• **Teks yang Diberikan**
··········

Hidayatullah.com—Putaran pertama pembicaraan damai dengan tujuan mengakhiri konflik bersenjata di Suriah berakhir tanpa hasil nyata, sebab para pihak yang berseteru masih terus saling tuding sebagai penyebab buntunya perundingan.
Utusan khusus Liga Arab dan PBB untuk Suriah Lakhdar Brahimi hari Jumat (31/1/2014) mengatakan, meskipun pembicaraan antara oposisi dan rezim hanya mengalami sedikit kemajuan, mereka berharap menemukan solusi guna mengakhiri perang sipil di Suriah, lansir Aljazeera.
Brahimi mengatakan, dia melihat ada sejumlah langkah positif dan kesepahaman di antara kedua pihak, tetapi jurang di antara mereka masih lebar.

··········

• **Bahan yang Disediakan**
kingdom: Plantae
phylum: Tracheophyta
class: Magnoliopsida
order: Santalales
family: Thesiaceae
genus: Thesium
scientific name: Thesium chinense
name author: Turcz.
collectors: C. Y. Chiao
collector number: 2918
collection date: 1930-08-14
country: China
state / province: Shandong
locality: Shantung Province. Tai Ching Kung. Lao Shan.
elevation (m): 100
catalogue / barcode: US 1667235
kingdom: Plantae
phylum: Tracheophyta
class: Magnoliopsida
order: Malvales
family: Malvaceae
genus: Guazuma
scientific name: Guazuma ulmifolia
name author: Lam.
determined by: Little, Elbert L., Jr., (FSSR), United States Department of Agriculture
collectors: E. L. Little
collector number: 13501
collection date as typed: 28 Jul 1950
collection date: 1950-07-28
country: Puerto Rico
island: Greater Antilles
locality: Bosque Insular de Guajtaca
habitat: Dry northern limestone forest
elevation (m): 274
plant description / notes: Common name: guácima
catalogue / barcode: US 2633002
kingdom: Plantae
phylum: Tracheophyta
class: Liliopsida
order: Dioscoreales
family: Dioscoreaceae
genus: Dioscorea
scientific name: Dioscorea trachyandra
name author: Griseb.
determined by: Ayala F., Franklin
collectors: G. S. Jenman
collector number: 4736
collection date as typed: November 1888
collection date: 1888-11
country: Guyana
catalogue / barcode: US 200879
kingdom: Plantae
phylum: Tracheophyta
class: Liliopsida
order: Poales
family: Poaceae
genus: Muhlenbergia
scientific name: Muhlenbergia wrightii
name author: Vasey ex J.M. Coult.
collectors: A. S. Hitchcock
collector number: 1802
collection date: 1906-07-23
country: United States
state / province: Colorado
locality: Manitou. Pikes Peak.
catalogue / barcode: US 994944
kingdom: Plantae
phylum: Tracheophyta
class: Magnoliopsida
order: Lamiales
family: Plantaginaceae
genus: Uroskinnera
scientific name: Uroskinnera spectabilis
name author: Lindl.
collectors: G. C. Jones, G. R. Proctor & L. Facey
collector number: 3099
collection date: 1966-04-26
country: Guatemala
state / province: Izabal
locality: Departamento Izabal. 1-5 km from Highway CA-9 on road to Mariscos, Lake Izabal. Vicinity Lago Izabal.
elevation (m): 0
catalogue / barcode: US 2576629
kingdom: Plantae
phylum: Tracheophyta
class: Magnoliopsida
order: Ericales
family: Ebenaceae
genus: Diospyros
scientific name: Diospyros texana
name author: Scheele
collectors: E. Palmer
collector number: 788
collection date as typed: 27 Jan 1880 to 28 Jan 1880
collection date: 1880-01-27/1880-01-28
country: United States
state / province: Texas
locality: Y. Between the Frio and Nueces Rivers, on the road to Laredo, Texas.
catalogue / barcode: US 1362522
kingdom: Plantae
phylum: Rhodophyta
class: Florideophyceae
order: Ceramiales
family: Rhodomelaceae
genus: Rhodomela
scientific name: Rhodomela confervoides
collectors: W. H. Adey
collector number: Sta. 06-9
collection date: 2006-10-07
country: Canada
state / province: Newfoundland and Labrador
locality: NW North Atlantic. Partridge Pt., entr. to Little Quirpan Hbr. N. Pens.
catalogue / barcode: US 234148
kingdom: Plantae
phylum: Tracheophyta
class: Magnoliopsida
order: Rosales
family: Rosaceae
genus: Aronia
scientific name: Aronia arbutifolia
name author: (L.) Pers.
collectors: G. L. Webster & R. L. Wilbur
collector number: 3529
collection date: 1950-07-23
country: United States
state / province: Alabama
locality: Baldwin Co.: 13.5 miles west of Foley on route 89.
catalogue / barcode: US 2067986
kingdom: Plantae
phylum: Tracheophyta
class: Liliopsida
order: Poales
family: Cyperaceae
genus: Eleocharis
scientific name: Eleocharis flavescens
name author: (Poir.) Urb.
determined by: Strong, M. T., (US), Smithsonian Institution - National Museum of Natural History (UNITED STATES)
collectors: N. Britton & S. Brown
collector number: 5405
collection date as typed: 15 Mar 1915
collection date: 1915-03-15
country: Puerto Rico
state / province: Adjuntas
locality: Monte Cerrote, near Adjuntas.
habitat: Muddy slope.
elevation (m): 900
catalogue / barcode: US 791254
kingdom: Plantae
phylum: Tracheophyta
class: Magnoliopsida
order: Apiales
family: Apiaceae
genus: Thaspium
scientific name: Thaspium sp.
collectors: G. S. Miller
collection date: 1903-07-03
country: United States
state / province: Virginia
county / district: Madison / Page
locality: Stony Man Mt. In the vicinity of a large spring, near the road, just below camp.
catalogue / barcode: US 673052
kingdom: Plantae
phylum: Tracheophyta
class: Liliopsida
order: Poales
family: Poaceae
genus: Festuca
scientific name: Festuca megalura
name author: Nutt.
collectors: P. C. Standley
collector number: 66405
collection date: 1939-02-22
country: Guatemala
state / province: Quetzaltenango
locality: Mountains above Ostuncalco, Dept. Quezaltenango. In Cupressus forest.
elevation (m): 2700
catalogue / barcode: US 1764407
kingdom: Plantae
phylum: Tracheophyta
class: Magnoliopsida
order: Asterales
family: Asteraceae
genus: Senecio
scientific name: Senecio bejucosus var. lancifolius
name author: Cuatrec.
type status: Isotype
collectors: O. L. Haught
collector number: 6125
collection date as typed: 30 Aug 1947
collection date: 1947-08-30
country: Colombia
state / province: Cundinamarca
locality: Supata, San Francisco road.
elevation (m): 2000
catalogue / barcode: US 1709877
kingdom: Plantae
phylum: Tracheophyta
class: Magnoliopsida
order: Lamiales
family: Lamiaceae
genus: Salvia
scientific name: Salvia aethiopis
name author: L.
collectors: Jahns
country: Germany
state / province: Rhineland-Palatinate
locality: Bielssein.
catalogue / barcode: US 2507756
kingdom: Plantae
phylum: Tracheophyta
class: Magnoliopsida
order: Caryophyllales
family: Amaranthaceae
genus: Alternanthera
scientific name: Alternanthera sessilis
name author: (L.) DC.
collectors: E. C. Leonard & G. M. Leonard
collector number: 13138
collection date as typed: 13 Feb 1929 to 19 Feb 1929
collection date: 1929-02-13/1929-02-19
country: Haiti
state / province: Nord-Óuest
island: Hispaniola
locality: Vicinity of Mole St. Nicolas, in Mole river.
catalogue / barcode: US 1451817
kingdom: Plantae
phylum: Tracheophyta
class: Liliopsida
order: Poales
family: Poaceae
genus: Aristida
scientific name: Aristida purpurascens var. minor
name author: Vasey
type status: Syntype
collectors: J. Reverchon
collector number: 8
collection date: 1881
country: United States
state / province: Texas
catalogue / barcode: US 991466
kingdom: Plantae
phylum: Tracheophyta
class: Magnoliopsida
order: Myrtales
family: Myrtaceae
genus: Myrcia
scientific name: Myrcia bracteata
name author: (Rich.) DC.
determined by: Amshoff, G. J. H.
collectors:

··········

Kutip ulang seluruh teks tentang perundingan damai Suriah di atas kata demi kata, tanpa mengubah apa pun.

Hidayatullah.com—Putaran pertama pembicaraan damai dengan tujuan mengakhiri konflik bersenjata di Suriah berakhir tanpa hasil nyata, sebab para pihak yang berseteru masih terus saling tuding sebagai penyebab buntunya perundingan.
Utusan khusus Liga Arab dan PBB untuk Suriah Lakhdar Brahimi hari Jumat (31/1/2014) mengatakan, meskipun pembicaraan antara oposisi dan rezim hanya mengalami sedikit kemajuan, mereka berharap menemukan solusi guna mengakhiri perang sipil di Suriah, lansir Aljazeera.
Brahimi mengatakan, dia melihat ada sejumlah langkah positif dan kesepahaman di antara kedua pihak, tetapi jurang di antara mereka masih lebar.